As cord-cutting changes traditional TV, the streaming world changes, too.
C-SPAN has begun moving toward an ad-supported — or at least ad-supplemented — model on its online platforms: website, social media and podcasts. The network envisions a new future in video distribution, reports Multichannel News.
Per-subscriber affiliate fees are falling, and C-SPAN is looking for alternatives to augment its income. The current option is to utilize ads, but remain a viable nonprofit entity. While its on-demand presence is small, the network is exploring AVOD options, given its library of over 260,000 hours of content.
While the network is available on select high-priced AT&T TV NOW plans, it hasn’t come to any other Live TV Streaming Services. It is currently in discussions with Hulu Live TV, about the possibility of bringing C-SPAN’s channels, 1, 2 and 3, to the service.
The CEOs of Comcast, Cox Communications and Charter Communications are part of C-SPAN’s board — and are providing strategy input for launching a free, ad-supported streaming TV services, as well as virtual channels.

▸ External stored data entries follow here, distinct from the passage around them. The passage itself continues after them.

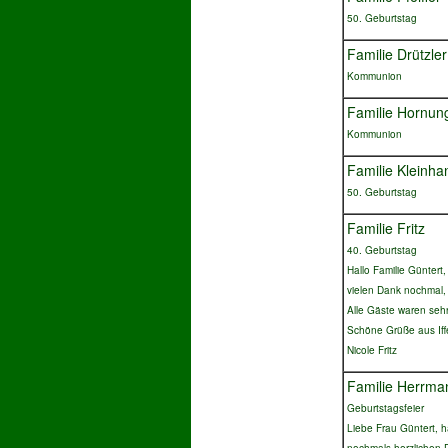
50. Geburtstag
Familie Drützler
Kommunion
Familie Hornun
Kommunion
Familie Kleinha
50. Geburtstag
Familie Fritz
40. Geburtstag
Hallo Familie Güntert,
vielen Dank nochmal, 
Alle Gäste waren sehr
Schöne Grüße aus If
Nicole Fritz
Familie Herrma
Geburtstagsfeier
Liebe Frau Güntert, ha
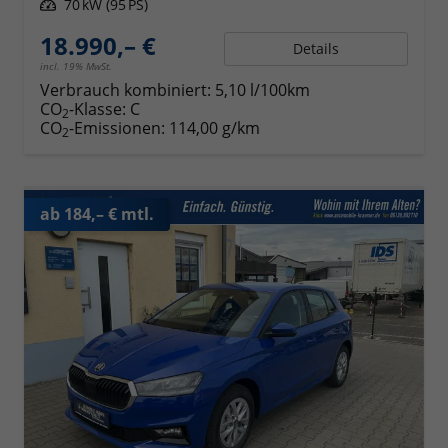
Leistung
70 kW (95 PS)
18.990,– €
Details
incl. 19% MwSt.
Verbrauch kombiniert:
5,10 l/100km
CO
-Klasse:
C
2
CO
-Emissionen:
114,00 g/km
2
ab 184,– € mtl.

After all, during the Sept. 29 presidential debate, C-SPAN reports its coverage was the top trending video worldwide for several days, with approximately 1.3 million simultaneous live viewers for the stream.
Currently, C-SPAN isn’t doing pop-up ads, but is selling ads on its site and YouTube page.

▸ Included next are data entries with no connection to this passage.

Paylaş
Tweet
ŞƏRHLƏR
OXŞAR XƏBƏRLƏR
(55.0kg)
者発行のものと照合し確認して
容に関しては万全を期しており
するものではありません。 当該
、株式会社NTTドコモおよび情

According to Peter Kiley, VP of affiliate relations and communications, the network wants its monetization efforts to be unobtrusive. “By rolling out limited advertising on our digital platforms, including our YouTube channel, on podcasts and on C-SPAN.org, we are beginning to diversify our revenue streams,” he told the trade magazine. C-SPAN first began experimenting with site ads in August.
To sustain its long-form style, C-SPAN will give viewers an opt-out ad option — for now. Viewers who are ad-block enabled will still get content, but that decision will be revisited in future, depending on how things shake out.